In hybrid/multi-cloud environments, companies usually don’t fail because “the cloud went down.” They fail because of far more common, business-proximate events like these:
A. Accidental deletion, unintended changes, bulk script mistakes
People will always make mistakes. A misconfigured permission setting or an automation script executed incorrectly can lead to mass deletion or overwriting. Platform HA won’t bring deleted data back exactly as it was-you need recoverable historical copies + auditable traceability.
B. Ransomware: not only encrypting production data, but also targeting backups
Modern ransomware often tries to delete or corrupt backups, or uses account privileges to wipe cloud snapshots and replicas.

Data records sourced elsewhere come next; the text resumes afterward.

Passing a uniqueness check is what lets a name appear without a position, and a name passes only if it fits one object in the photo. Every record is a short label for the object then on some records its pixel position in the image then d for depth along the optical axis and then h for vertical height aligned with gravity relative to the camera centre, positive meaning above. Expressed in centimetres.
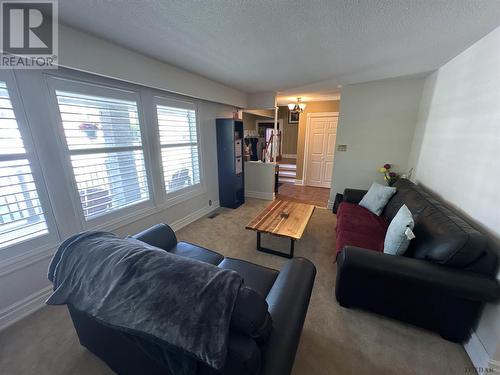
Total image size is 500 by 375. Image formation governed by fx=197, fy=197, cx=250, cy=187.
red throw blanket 203 -104
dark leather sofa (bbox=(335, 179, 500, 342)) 131 -96
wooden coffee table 233 -105
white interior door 515 -30
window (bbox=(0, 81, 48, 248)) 152 -38
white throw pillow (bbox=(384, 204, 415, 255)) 158 -78
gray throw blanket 72 -64
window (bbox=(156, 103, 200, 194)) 294 -12
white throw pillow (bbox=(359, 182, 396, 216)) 273 -82
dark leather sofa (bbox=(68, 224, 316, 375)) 75 -88
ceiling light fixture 471 +74
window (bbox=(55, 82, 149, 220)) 195 -12
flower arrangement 331 -61
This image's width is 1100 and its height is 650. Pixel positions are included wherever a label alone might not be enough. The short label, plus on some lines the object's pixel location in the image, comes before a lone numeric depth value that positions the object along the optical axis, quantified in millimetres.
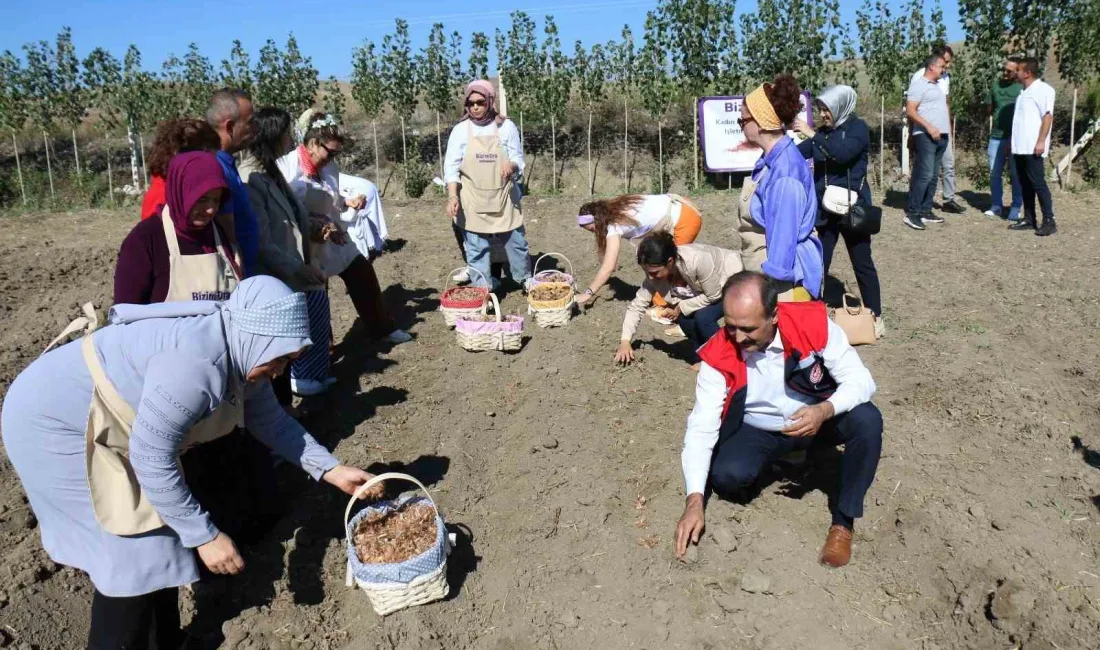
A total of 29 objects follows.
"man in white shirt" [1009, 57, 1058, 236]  8781
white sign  12766
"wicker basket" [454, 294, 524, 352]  6125
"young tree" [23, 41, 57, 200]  15156
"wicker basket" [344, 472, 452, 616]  3150
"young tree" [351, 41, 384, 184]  14585
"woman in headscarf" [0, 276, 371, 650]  2514
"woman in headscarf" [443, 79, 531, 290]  6871
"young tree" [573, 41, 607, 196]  14125
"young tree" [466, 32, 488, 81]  14211
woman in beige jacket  5012
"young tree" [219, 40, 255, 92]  15250
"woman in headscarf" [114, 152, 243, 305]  3463
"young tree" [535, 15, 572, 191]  13961
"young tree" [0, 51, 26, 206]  15047
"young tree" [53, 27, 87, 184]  15188
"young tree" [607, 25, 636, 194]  13852
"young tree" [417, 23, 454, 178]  14547
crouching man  3453
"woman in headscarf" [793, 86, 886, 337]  5805
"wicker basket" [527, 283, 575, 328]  6488
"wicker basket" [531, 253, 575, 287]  6786
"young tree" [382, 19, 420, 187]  14422
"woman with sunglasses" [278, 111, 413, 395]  5316
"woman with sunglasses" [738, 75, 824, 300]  4004
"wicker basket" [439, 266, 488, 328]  6504
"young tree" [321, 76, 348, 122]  15281
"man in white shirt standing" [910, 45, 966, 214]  10109
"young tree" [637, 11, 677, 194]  13094
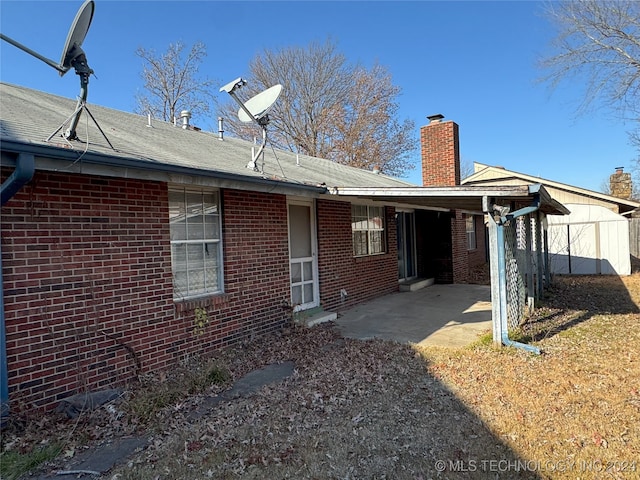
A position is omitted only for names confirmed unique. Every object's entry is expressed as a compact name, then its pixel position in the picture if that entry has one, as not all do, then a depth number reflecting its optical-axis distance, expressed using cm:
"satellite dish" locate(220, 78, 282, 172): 718
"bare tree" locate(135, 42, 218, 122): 2397
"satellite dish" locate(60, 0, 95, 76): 423
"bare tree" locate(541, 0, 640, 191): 1459
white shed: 1578
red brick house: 400
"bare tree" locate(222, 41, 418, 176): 2719
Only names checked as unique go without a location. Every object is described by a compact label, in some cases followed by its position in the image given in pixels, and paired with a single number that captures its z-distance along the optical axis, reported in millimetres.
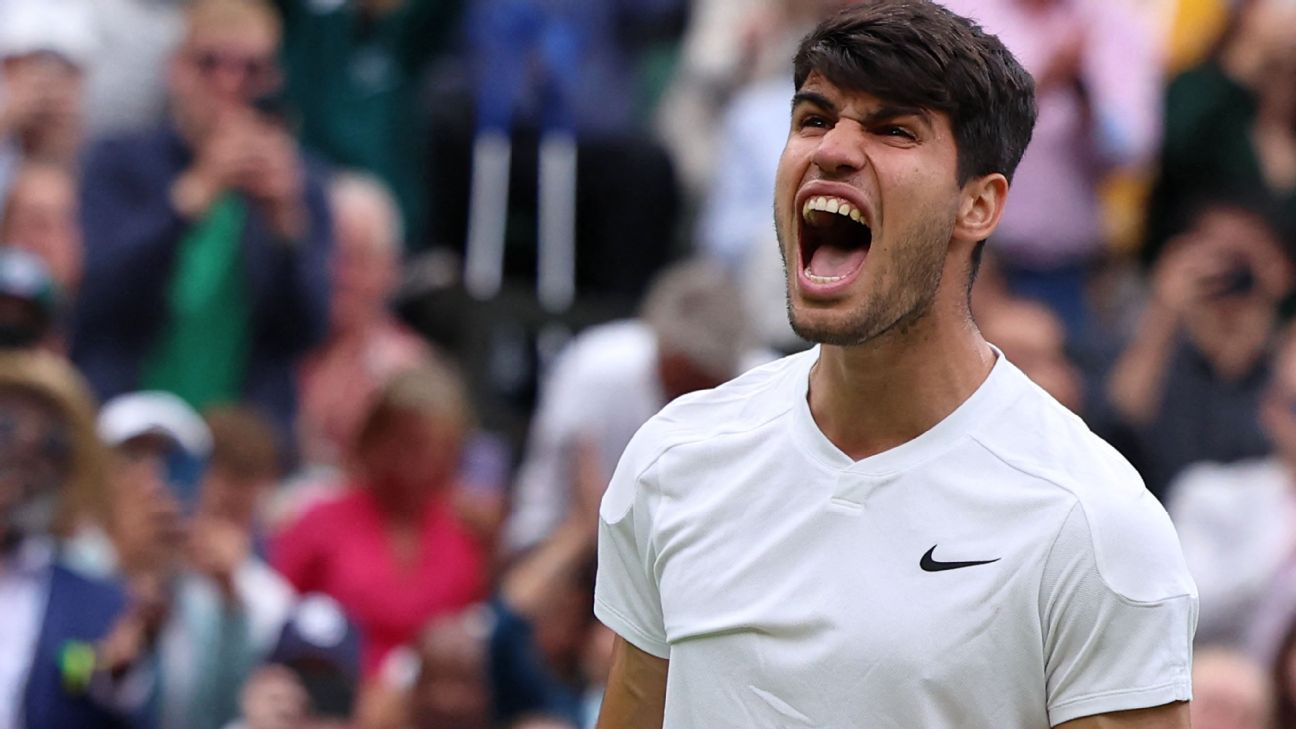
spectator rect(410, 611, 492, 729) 11562
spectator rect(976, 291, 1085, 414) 12812
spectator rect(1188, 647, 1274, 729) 10914
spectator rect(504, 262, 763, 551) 12422
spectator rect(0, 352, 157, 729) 10969
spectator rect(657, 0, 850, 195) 15289
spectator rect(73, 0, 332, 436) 13578
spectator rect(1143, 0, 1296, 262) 14391
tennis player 5051
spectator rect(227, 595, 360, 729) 11117
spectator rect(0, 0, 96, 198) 13602
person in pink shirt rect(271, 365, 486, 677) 12461
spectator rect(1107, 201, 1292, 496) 12844
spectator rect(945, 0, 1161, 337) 14359
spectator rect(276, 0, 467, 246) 15250
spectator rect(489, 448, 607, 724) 11703
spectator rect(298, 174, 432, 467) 14195
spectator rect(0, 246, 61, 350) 12016
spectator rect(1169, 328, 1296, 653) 11969
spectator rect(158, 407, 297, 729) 11352
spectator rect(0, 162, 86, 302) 13492
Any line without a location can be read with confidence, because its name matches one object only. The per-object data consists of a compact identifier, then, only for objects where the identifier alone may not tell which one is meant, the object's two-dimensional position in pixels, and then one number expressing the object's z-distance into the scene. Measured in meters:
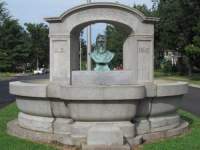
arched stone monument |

To withstand this type of attack, you need immutable (WORM) copies, offline/remote copies, and a fast recovery path.
That is the thinking emphasized by Aurreum ADPS: backup data can be replicated to different locations and different storage media-including offline storage-and it supports continuous log protection and point-in-time recovery, restoring databases to a specific moment before the attack.
C. Multi-cloud fragmentation: you “can’t see it, can’t govern it, can’t fully audit it”
In hybrid/multi-cloud, the hard part is often not whether you have backups, but whether you have:
- Inconsistent policies (one set for Cloud A, another for Cloud B, and yet another for private cloud)
- Insufficient visibility (what is protected, whether the latest backup succeeded, whether alerts were handled)
- Broken audit trails (who did what, when, and through which path)
Without unified control and auditing, it becomes difficult to prove to management or compliance auditors that you are truly recoverable.
3. Five baseline capabilities you must build for hybrid/multi-cloud
If you only remember one checklist, treat the following five items as the “entry ticket” for cloud data security:
- Unified management & visibility: one console and one operational view across on-prem, private cloud, and public cloud.
- Encryption & key ownership: encryption in transit and at rest, with clear responsibility for who holds and controls private keys.
- Immutable backup (WORM): at least one copy stored on non-erasable, non-rewritable storage.
- Fast recovery path: the ability to bring services back first (Instant Recovery/BMR) rather than waiting for slow data rehydration.
- Closed-loop auditing & alerting: who did what, and whether anomalous behavior can be detected, notified, and traced.
4. How Aurreum turns these into usable product capabilities
Using ADPS as an example, Aurreum packages the most essential hybrid/multi-cloud requirements into standard capabilities:
- Web console + real-time dashboard: manage backup services from any device, and view protected resources, jobs, alerts, and storage capacity directly in the dashboard.
- Configurable auditing & alerting: audit user operations and service activities, and notify anomalies via email or SMS.
- 256-bit AES encryption: uses AES-256 for backup and data transfer; under a private-key mode, the key is controlled only by the user (not stored by Aurreum), strengthening the privacy boundary by design.
- Multi-tenant isolation: suitable for multi-department and multi-sub-account organizations, allowing tenants to operate independently with data isolation.
- Hybrid multi-cloud support: connect private cloud via guided configuration and integrate with major public clouds (such as AWS, Microsoft Azure, Google Cloud, IBM Cloud), then back up data to multiple storage targets.
- WORM immutability + rapid recovery: store backup data in non-erasable, non-rewritable object storage (WORM) in cooperation with cloud storage, and combine BMR with Instant Recovery to restore services quickly on local servers, private cloud, or public cloud.
If your goal is “one platform to protect all workloads,” ADPS consolidates backup/restore, DR, replication, CDP, CDM, and BMR into a unified platform, emphasizing flexible hybrid policies, accelerated backups, and instant recovery.